• WHAT TO PRODUCE
Look in the data below for the line that has "California residents, see our", then print exactly every line from there through the line that has "FixedBasicStreamingAction", leaving pictures out.

Collected data
= Beginning of Section =

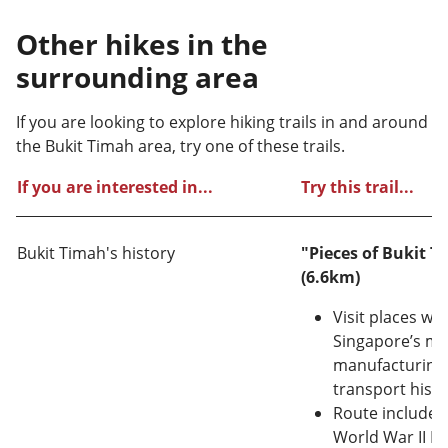
Other hikes in the
surrounding area
If you are looking to explore hiking trails in and around
the Bukit Timah area, try one of these trails.
If you are interested in...
Try this trail...
Bukit Timah's history
"Pieces of Bukit T
(6.6km)
Visit places whi
Singapore’s mi
manufacturing,
transport histo
Route includes: 
World War II M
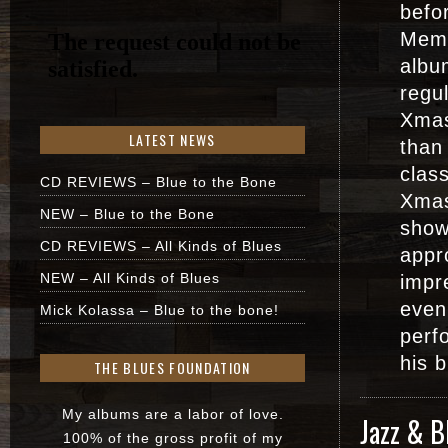
befor
Memp
albu
regul
Xmas
LATEST NEWS
than
clas
CD REVIEWS – Blue to the Bone
Xmas
NEW – Blue to the Bone
show
CD REVIEWS – All Kinds of Blues
appr
NEW – All Kinds of Blues
impr
even
Mick Kolassa – Blue to the bone!
perf
his 
THE BLUES FOUNDATION
My albums are a labor of love.
Jazz & B
100% of the gross profit of my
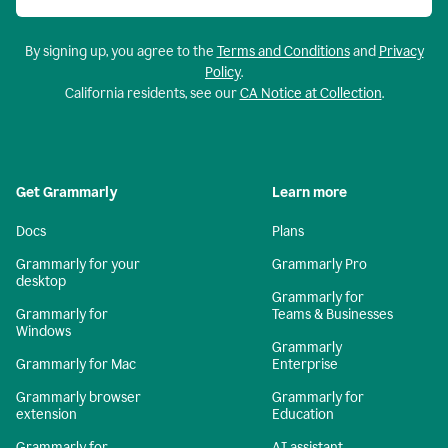
By signing up, you agree to the
Terms and Conditions
and
Privacy
Policy
.
California residents, see our
CA Notice at Collection
.
Get Grammarly
Learn more
Docs
Plans
Grammarly for your
Grammarly Pro
desktop
Grammarly for
Grammarly for
Teams & Businesses
Windows
Grammarly
Grammarly for Mac
Enterprise
Grammarly browser
Grammarly for
extension
Education
Grammarly for
AI assistant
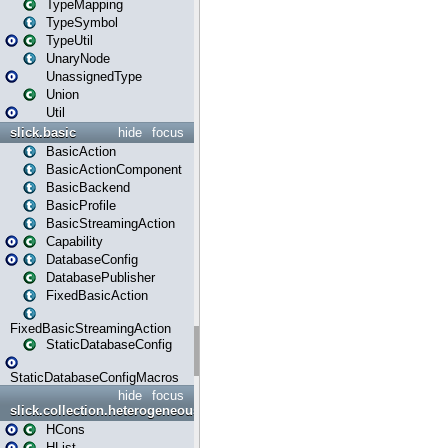
TypeMapping
TypeSymbol
TypeUtil
UnaryNode
UnassignedType
Union
Util
slick.basic
hide
focus
BasicAction
BasicActionComponent
BasicBackend
BasicProfile
BasicStreamingAction
Capability
DatabaseConfig
DatabasePublisher
FixedBasicAction
FixedBasicStreamingAction
StaticDatabaseConfig
StaticDatabaseConfigMacros
hide
focus
slick.collection.heterogeneous
HCons
HList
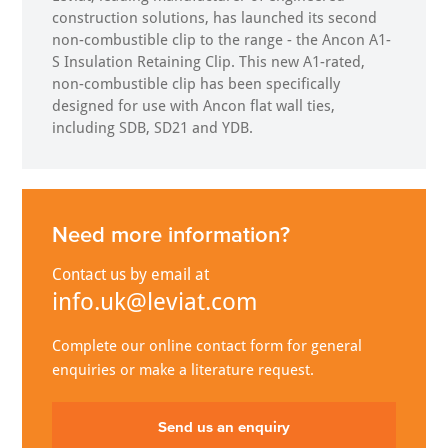
construction solutions, has launched its second
non-combustible clip to the range - the Ancon A1-
S Insulation Retaining Clip. This new A1-rated,
non-combustible clip has been specifically
designed for use with Ancon flat wall ties,
including SDB, SD21 and YDB.
Need more information?
Contact us by email at
info.uk@leviat.com
Complete our online contact form for general
enquiries or make a literature request.
Send us an enquiry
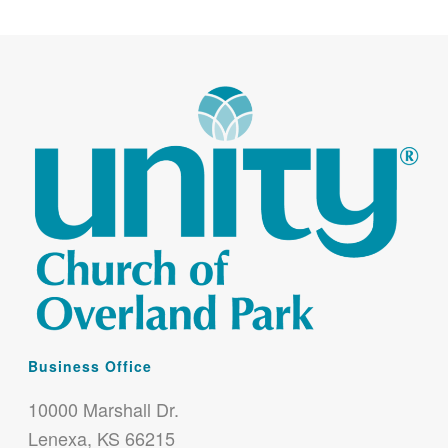
Business Office
10000 Marshall Dr.
Lenexa, KS 66215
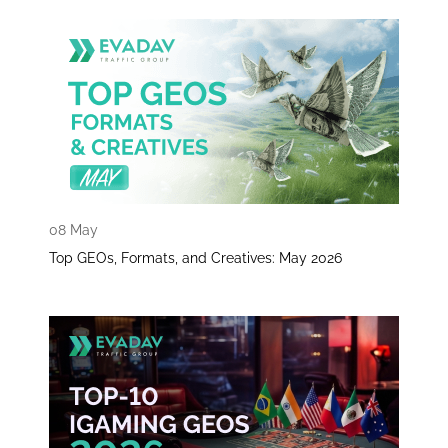
08 May
Top GEOs, Formats, and Creatives: May 2026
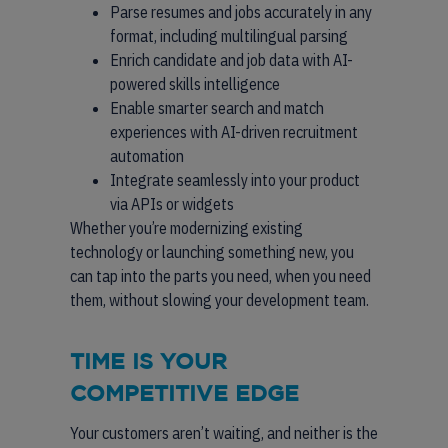
Parse resumes and jobs accurately in any
format, including multilingual parsing
Enrich candidate and job data with AI-
powered skills intelligence
Enable smarter search and match
experiences with AI-driven recruitment
automation
Integrate seamlessly into your product
via APIs or widgets
Whether you’re modernizing existing
technology or launching something new, you
can tap into the parts you need, when you need
them, without slowing your development team.
TIME IS YOUR
COMPETITIVE EDGE
Your customers aren’t waiting, and neither is the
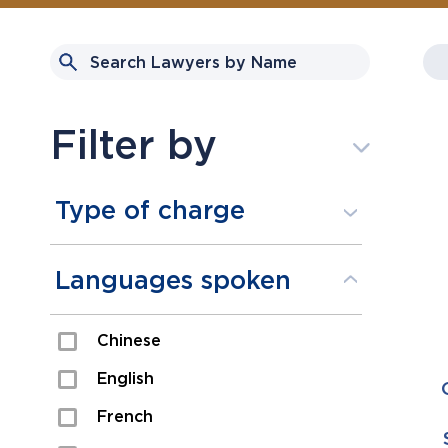
Filter by
Type of charge
Assault
Languages spoken
Domestic Assault
Chinese
Drugs
English
Fraud
French
Impaired/DUI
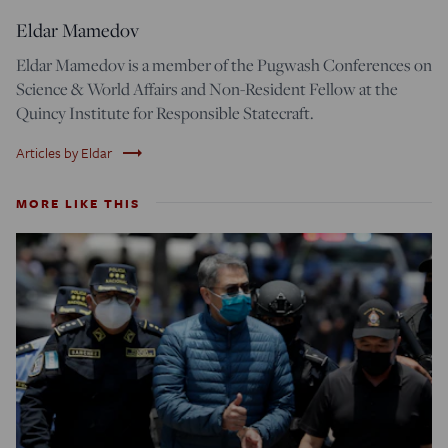
Eldar Mamedov
Eldar Mamedov is a member of the Pugwash Conferences on
Science & World Affairs and Non-Resident Fellow at the
Quincy Institute for Responsible Statecraft.
trending_flat
Articles by Eldar
MORE LIKE THIS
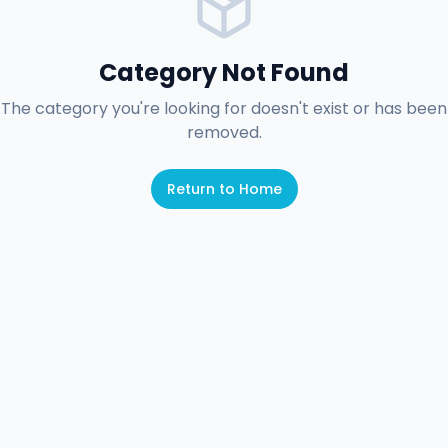
Category Not Found
The category you're looking for doesn't exist or has been
removed.
Return to Home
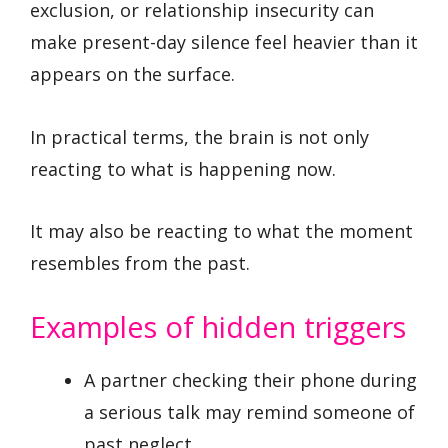
exclusion, or relationship insecurity can
make present-day silence feel heavier than it
appears on the surface.
In practical terms, the brain is not only
reacting to what is happening now.
It may also be reacting to what the moment
resembles from the past.
Examples of hidden triggers
A partner checking their phone during
a serious talk may remind someone of
past neglect.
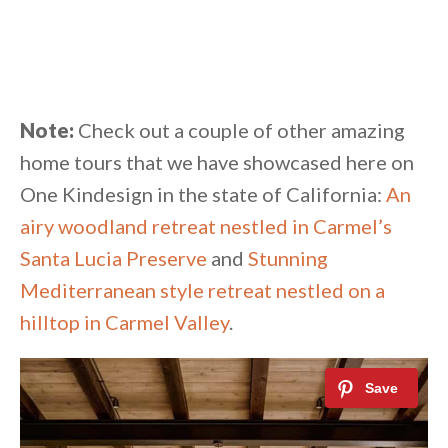
Note:
Check out a couple of other amazing
home tours that we have showcased here on
One Kindesign in the state of California:
An
airy woodland retreat nestled in Carmel’s
Santa Lucia Preserve
and
Stunning
Mediterranean style retreat nestled on a
hilltop in Carmel Valley
.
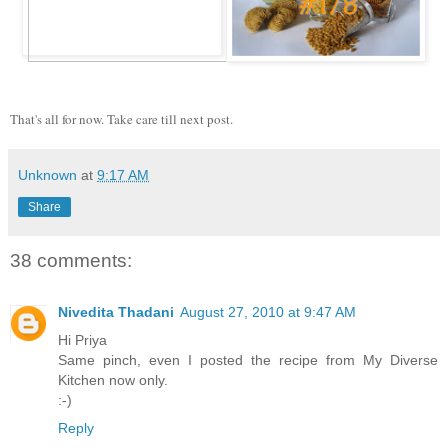
That's all for now. Take care till next post.
Unknown
at
9:17 AM
Share
38 comments:
Nivedita Thadani
August 27, 2010 at 9:47 AM
Hi Priya
Same pinch, even I posted the recipe from My Diverse
Kitchen now only.
:-)
Reply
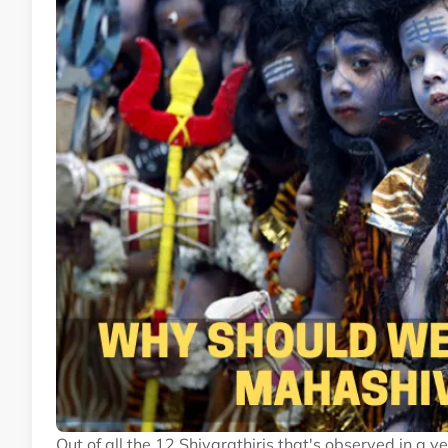
Out of all the 12 Shivarathiris that's observed in a y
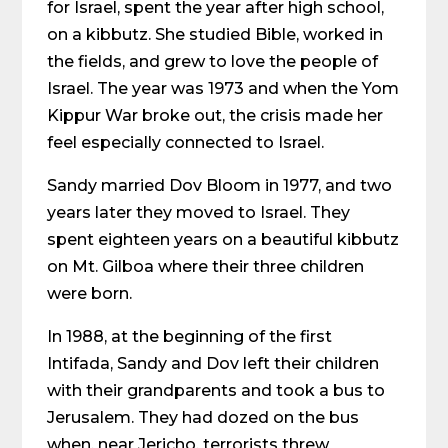
for Israel, spent the year after high school,
on a kibbutz. She studied Bible, worked in
the fields, and grew to love the people of
Israel. The year was 1973 and when the Yom
Kippur War broke out, the crisis made her
feel especially connected to Israel.
Sandy married Dov Bloom in 1977, and two
years later they moved to Israel. They
spent eighteen years on a beautiful kibbutz
on Mt. Gilboa where their three children
were born.
In 1988, at the beginning of the first
Intifada, Sandy and Dov left their children
with their grandparents and took a bus to
Jerusalem. They had dozed on the bus
when, near Jericho, terrorists threw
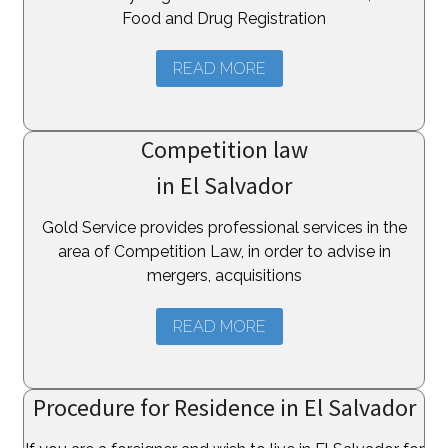
Food and Drug Registration
READ MORE
Competition law
in El Salvador
Gold Service provides professional services in the
area of Competition Law, in order to advise in
mergers, acquisitions
READ MORE
Procedure for Residence in El Salvador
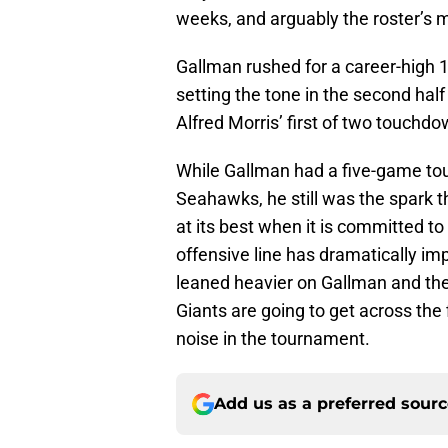
weeks, and arguably the roster’s m
Gallman rushed for a career-high
setting the tone in the second half
Alfred Morris’ first of two touchdo
While Gallman had a five-game to
Seahawks, he still was the spark th
at its best when it is committed to
offensive line has dramatically i
leaned heavier on Gallman and the 
Giants are going to get across the
noise in the tournament.
Add us as a preferred sour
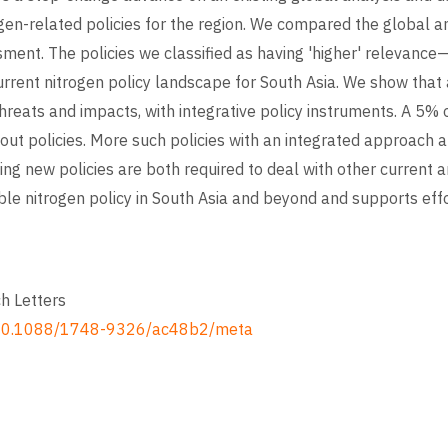
rogen-related policies for the region. We compared the global a
sment. The policies we classified as having 'higher' relevance—
rrent nitrogen policy landscape for South Asia. We show that 
threats and impacts, with integrative policy instruments. A 5% 
out policies. More such policies with an integrated approach ar
ting new policies are both required to deal with other current 
ble nitrogen policy in South Asia and beyond and supports eff
h Letters
cle/10.1088/1748-9326/ac48b2/meta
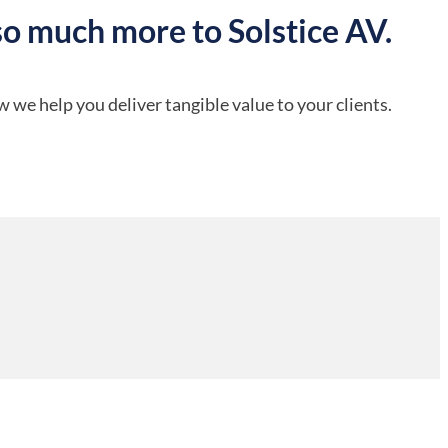
so much more to Solstice AV.
 we help you deliver tangible value to your clients.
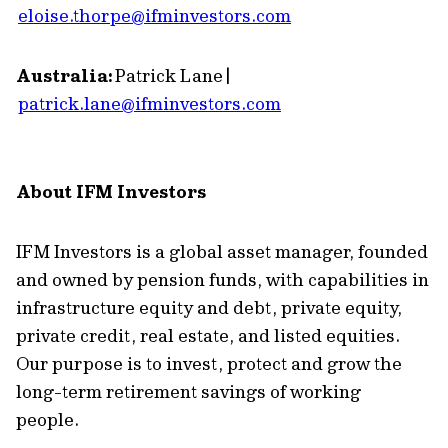
eloise.thorpe@ifminvestors.com
Australia:
Patrick Lane |
patrick.lane@ifminvestors.com
About IFM Investors
IFM Investors is a global asset manager, founded
and owned by pension funds, with capabilities in
infrastructure equity and debt, private equity,
private credit, real estate, and listed equities.
Our purpose is to invest, protect and grow the
long-term retirement savings of working
people.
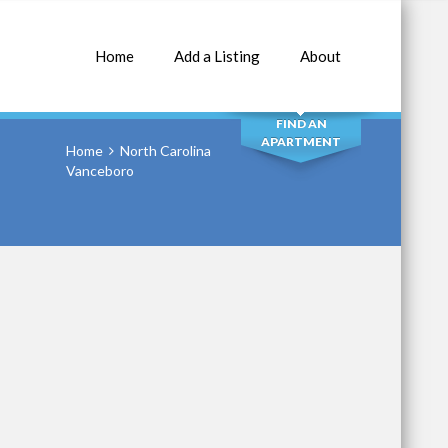
Home
Add a Listing
About
SEARCH
FIND AN
APARTMENT
Home
North Carolina
Vanceboro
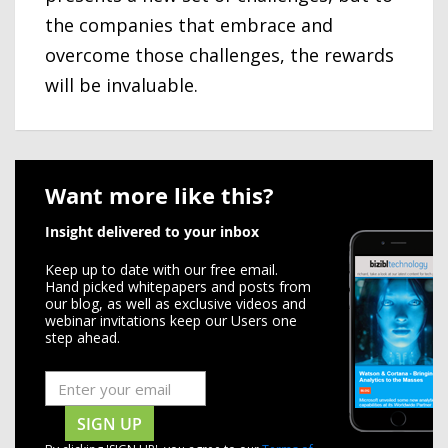
the companies that embrace and
overcome those challenges, the rewards
will be invaluable.
Want more like this?
Insight delivered to your inbox
Keep up to date with our free email.
Hand picked whitepapers and posts from
our blog, as well as exclusive videos and
webinar invitations keep our Users one
step ahead.
SIGN UP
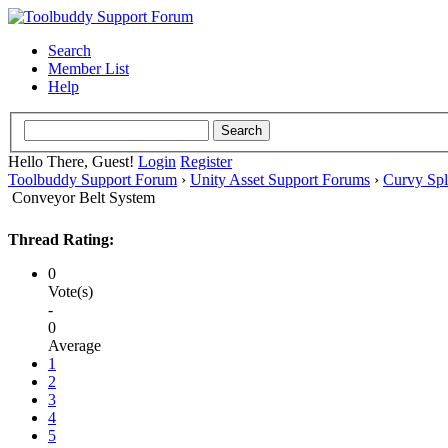
Search
Member List
Help
Hello There, Guest!
Login
Register
Toolbuddy Support Forum
›
Unity Asset Support Forums
›
Curvy Spl
Conveyor Belt System
Thread Rating:
0
Vote(s)
-
0
Average
1
2
3
4
5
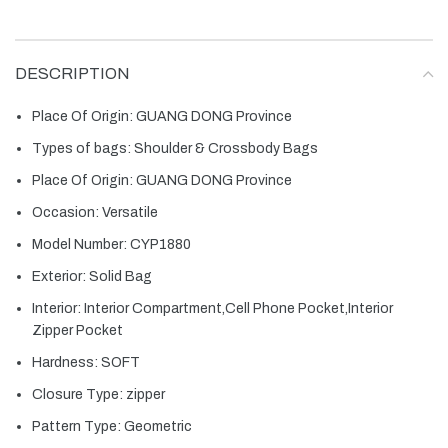
DESCRIPTION
Place Of Origin:
GUANG DONG Province
Types of bags:
Shoulder & Crossbody Bags
Place Of Origin:
GUANG DONG Province
Occasion:
Versatile
Model Number:
CYP1880
Exterior:
Solid Bag
Interior:
Interior Compartment,Cell Phone Pocket,Interior
Zipper Pocket
Hardness:
SOFT
Closure Type:
zipper
Pattern Type:
Geometric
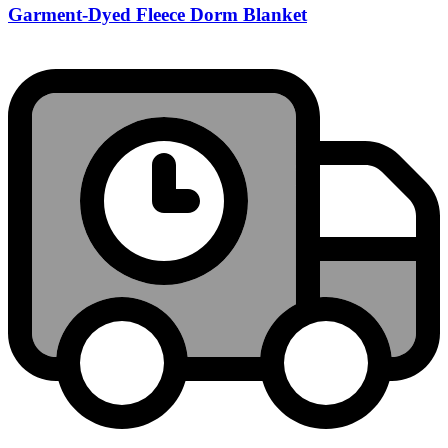
Garment-Dyed Fleece Dorm Blanket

= End of Section =

• YOUR SOLUTION
California residents, see our
CA Notice at Collection
.
Get Grammarly
Learn more
Docs
Plans
Grammarly for your
Grammarly Pro
desktop
Grammarly for
Grammarly for
Teams & Businesses
Windows
Grammarly
Grammarly for Mac
Enterprise
Grammarly browser
Grammarly for
extension
Education
Grammarly for
AI assistant
TypeMapping
TypeSymbol
TypeUtil
UnaryNode
UnassignedType
Union
Util
slick.basic
hide
focus
BasicAction
BasicActionComponent
BasicBackend
BasicProfile
BasicStreamingAction
Capability
DatabaseConfig
DatabasePublisher
FixedBasicAction
FixedBasicStreamingAction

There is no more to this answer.